Quando nasceu minha filha Julia, eu estava
despreparado para ser pai. Despreparado no pior sentido em que um
músico-cantor-compositor pode estar: eu não conhecia canções de ninar.
Na falta de um repertório específico,
comecei a cantar mantras indianos para fazer a pequena dormir. Em especial, os
Cantos de Yogananda, que são pérolas preciosas. Fui improvisando com aquilo que
eu considerava ser o mais adequado para uma alma pura, recém-chegada a esse
mundo.
A verdade é que não funcionava. Muitas vezes
virei noites sacolejando aquela coisinha linda nos meus braços e nada. Ela lá,
com os olhinhos arregalados, a espera daquilo que amava e era o que
efetivamente a fazia adormecer: o seio materno.
Meu repertório, na época, não apresentou o
resultado esperado. Ela acalmava, mas não dormia. Por outro lado, acredito que
alguma coisa boa deve ter ficado no subconsciente de minha filha. Hoje, olho
pra ela já crescida, uma entusiasmada praticante de yoga e meditação, e fico
imaginado que talvez aqueles mantras sagrados tenham deixado algumas sementes
espalhadas.
É impressionante como, das formas mais
inusitadas, a gente vai marcando a vida dos filhos. Eu, por exemplo, sou um
sujeito friorento até hoje por culpa do “sapo-cururu”.
Voltando ao começo, às minhas tentativas de
botar a guria pra dormir. No embalo de muitas noites acordado com Julia no
colo, comecei a compor uma valsinha, aproveitando o ritmo em ¾ que minha mão
reproduzia naquele bumbum protegido por uma fralda descartável.
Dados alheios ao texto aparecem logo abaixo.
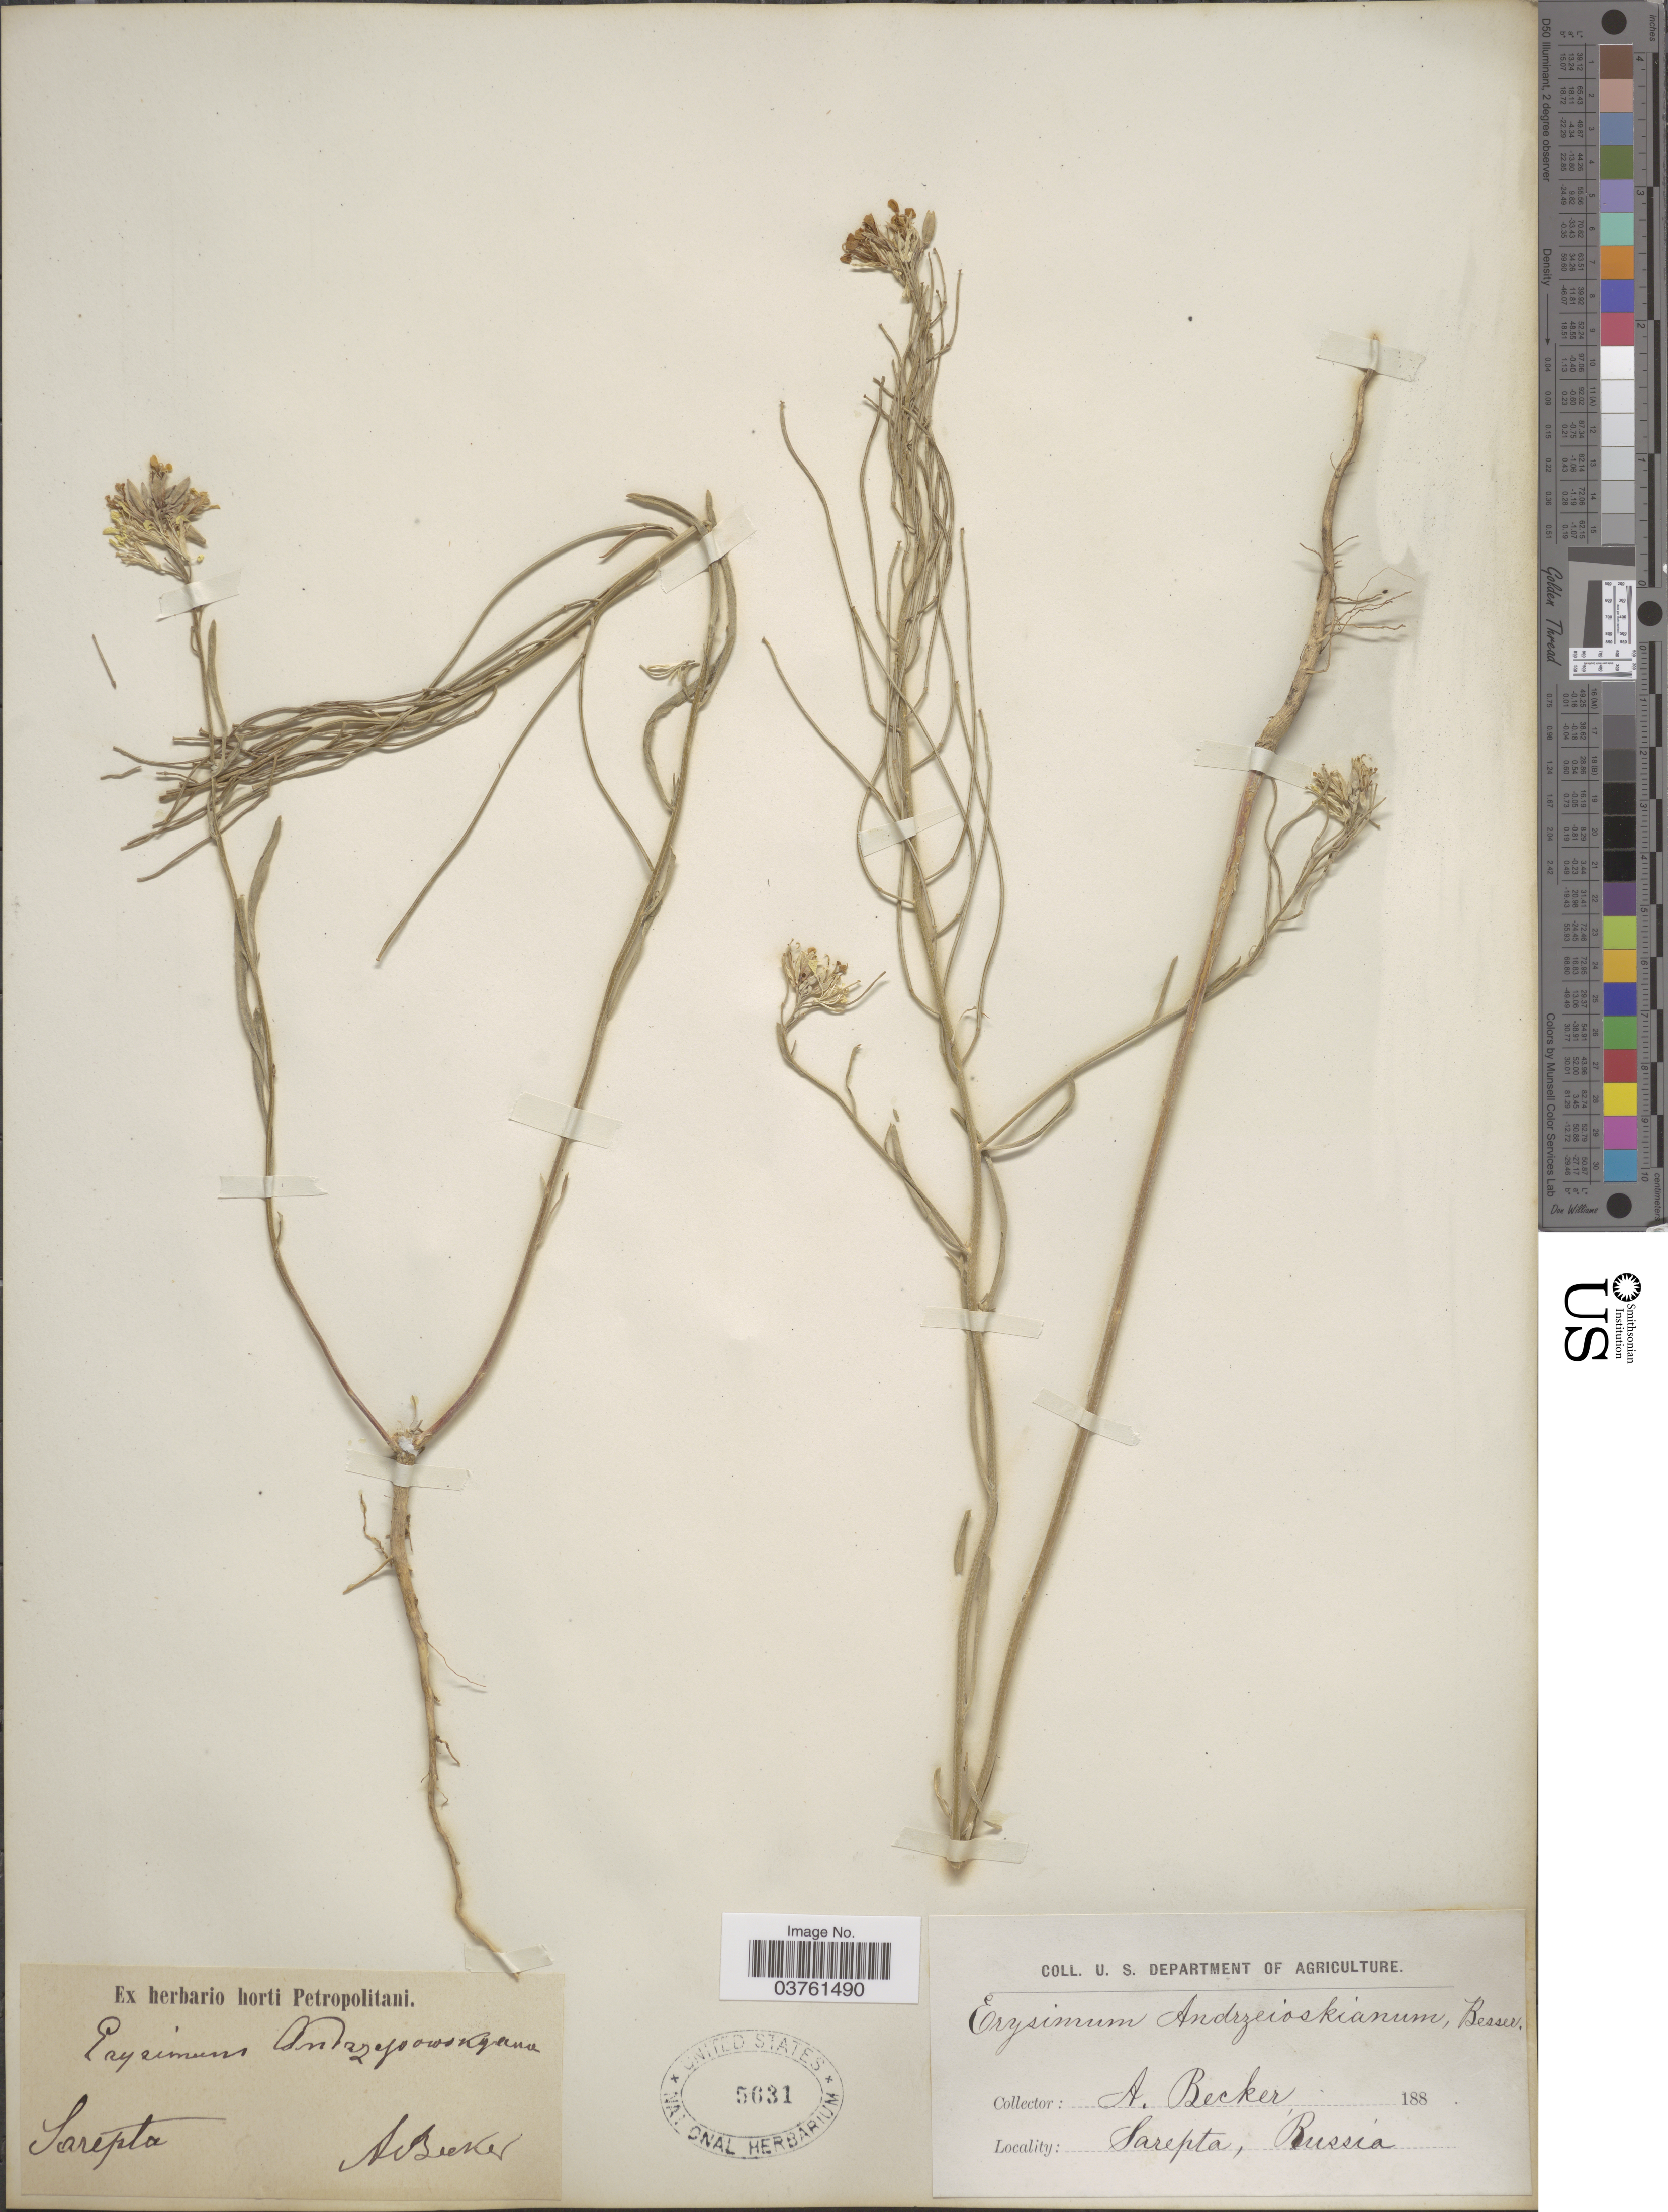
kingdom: Plantae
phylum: Tracheophyta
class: Magnoliopsida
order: Brassicales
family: Brassicaceae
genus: Erysimum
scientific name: Erysimum andrzejowskianum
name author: DC.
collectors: A. Becker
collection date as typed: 188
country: Russian Federation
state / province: Volgograd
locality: Sarepta.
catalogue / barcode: US 5631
Agora, mais
recentemente, quando a canção foi gravada no CD “Par ou Ímpar”, o som dessa percussão
insólita, mais afetiva do que efetiva, foi registrado com o nome de Bundolone.
É claro, Julia já está crescidinha e não usa mais fraldas, completou 25 anos.
Mesmo assim, fizemos em estúdio uma simulação do som das palmadinhas do papai
acompanhando a melodia e, por pouco, ela não pegou no sono. O que só confirma o
que eu já sabia, a música funciona bem para os seus objetivos, ou seja,
realmente faz dormir.
“Lindinha” surgiu assim,
espontânea. É uma canção de ninar carregada de carinho e de pureza. É a
manifestação de amor de um artista aprendendo a ser pai.